--- AIM OF THE EXERCISE ---
Throughout the entries below, report every line where "btable" is found.

[Plain-text document sources]
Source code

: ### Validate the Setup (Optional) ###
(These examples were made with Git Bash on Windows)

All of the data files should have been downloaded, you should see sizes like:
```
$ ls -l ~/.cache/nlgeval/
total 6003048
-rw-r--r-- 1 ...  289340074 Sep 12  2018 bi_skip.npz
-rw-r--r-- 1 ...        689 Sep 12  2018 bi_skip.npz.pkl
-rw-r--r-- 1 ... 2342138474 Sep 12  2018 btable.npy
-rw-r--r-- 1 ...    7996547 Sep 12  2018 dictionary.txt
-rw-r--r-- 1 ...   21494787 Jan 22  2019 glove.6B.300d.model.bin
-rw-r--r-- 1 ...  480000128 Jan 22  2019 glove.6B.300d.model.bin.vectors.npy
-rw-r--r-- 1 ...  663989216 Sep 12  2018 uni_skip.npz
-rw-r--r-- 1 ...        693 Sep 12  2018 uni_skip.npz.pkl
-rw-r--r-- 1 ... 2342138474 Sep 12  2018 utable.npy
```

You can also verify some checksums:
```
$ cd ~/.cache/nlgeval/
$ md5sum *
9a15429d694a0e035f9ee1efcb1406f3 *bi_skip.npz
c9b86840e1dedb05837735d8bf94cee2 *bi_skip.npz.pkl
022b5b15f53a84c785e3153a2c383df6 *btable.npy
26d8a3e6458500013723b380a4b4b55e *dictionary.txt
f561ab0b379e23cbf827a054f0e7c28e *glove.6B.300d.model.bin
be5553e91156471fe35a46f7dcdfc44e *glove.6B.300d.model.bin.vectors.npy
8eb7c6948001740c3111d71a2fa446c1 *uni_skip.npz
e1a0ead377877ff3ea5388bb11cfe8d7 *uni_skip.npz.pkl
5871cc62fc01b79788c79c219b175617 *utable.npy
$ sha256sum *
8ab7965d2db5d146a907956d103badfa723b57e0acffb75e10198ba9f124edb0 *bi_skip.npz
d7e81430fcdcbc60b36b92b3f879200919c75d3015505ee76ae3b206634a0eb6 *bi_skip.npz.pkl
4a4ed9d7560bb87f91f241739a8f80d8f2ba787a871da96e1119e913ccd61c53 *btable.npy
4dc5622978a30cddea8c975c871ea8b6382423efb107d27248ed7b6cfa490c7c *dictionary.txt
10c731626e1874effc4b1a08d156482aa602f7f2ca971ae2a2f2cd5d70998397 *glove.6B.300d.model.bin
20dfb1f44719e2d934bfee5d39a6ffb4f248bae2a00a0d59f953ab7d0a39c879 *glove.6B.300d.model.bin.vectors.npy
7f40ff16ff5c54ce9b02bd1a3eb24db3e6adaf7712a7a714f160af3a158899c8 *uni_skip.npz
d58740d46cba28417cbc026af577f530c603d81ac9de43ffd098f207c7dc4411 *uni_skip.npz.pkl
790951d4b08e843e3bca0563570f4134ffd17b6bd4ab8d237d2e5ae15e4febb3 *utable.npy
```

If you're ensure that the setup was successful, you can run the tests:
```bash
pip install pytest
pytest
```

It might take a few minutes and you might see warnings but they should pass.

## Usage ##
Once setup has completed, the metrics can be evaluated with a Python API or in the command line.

--- WRITTEN ANSWER ---
-rw-r--r-- 1 ... 2342138474 Sep 12  2018 btable.npy
022b5b15f53a84c785e3153a2c383df6 *btable.npy
4a4ed9d7560bb87f91f241739a8f80d8f2ba787a871da96e1119e913ccd61c53 *btable.npy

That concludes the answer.